◆ ÉNONCÉ: Recopiez le passage du texte sur les ruines du Wasserwald compris entre "Aux abords de" et "traverse la forêt.", ces deux segments inclus.

Des ruines gallo-romaines au cœur de la forêt

La visite se poursuit sur le chemin forestier du Wasserwald ("forêt de l’eau"). Sur un vaste plateau rocheux, des ruines percent au milieu des hêtres et d'autres feuillus. Ce sont les restes d'un village gallo-romain. Des Celtes fuyant la conquête des armées de César se sont installés sur ces hauteurs au Ier siècle av. J-C. 

Le viehweg, artère principale délimitée par des murets de pierre est encore bien visible, de même que les restes de plusieurs maisons et d’un temple. À Saverne, le musée du château des Rohan conserve des pièces trouvées sur place, comme des stèles de pierre en forme de maison et quelques statues. 

Aux abords de ce même plateau du Wasserwald, la biodiversité est bien vivante : des faucons pèlerins nichent dans des rochers de grès entourés de fougères et de pins. Pour le bien-être des oiseaux, l’exploitation forestière et l’escalade y sont interdites à certaines périodes de l’année.

"On voit aussi passer des cigognes noires. Mais la forêt est surtout le domaine des hiboux grand-duc, chouettes de Tengmalm et de toutes sortes de pics : vert, épeiche ou noir", commente Pierre Ley. Le cingle plongeur et la bergeronnette des ruisseaux préfèrent les abords du Baerenbach, la rivière aux eaux transparentes qui traverse la forêt.

Nombre de ces oiseaux trouvent refuge dans les bois morts laissés sur place par les forestiers. Tous ne sont pas aussi vénérables toutefois que le Billebaum, un hêtre de 350 ans mort à la suite de la tempête de 1999 et toujours sur pied.

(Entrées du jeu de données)
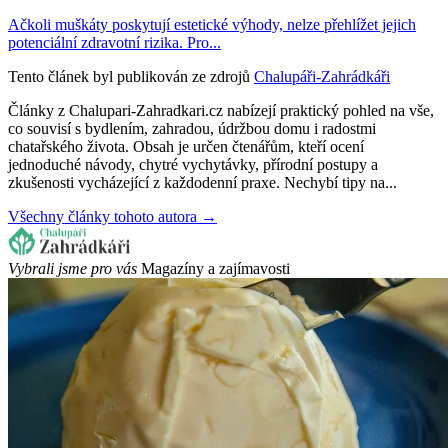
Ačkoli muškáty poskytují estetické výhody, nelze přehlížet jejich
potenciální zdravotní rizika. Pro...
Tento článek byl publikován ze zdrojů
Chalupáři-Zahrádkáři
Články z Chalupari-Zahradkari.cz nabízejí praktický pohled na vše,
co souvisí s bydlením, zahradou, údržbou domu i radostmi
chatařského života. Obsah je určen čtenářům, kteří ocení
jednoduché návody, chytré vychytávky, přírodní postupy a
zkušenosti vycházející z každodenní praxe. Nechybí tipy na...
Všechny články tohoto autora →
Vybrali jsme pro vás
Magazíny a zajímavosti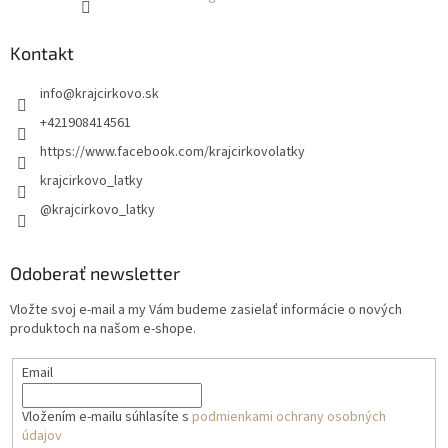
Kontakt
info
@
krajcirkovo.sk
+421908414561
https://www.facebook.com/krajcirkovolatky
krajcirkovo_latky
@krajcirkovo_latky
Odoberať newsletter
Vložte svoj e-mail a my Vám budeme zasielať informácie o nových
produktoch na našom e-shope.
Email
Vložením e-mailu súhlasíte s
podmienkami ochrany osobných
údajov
---
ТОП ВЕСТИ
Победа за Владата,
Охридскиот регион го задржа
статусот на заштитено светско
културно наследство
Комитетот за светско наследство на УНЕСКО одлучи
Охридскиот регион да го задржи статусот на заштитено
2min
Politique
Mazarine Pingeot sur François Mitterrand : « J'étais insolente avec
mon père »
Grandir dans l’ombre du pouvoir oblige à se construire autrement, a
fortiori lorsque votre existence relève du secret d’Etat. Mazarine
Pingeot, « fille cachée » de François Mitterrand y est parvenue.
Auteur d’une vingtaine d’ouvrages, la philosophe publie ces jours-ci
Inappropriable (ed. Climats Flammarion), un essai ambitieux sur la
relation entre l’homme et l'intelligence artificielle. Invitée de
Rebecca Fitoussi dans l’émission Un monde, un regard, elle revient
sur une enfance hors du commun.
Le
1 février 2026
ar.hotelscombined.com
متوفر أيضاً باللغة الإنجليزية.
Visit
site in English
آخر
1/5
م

◆ SOLUTION RÉDIGÉE:
Aux abords de ce même plateau du Wasserwald, la biodiversité est bien vivante : des faucons pèlerins nichent dans des rochers de grès entourés de fougères et de pins. Pour le bien-être des oiseaux, l’exploitation forestière et l’escalade y sont interdites à certaines périodes de l’année.

"On voit aussi passer des cigognes noires. Mais la forêt est surtout le domaine des hiboux grand-duc, chouettes de Tengmalm et de toutes sortes de pics : vert, épeiche ou noir", commente Pierre Ley. Le cingle plongeur et la bergeronnette des ruisseaux préfèrent les abords du Baerenbach, la rivière aux eaux transparentes qui traverse la forêt.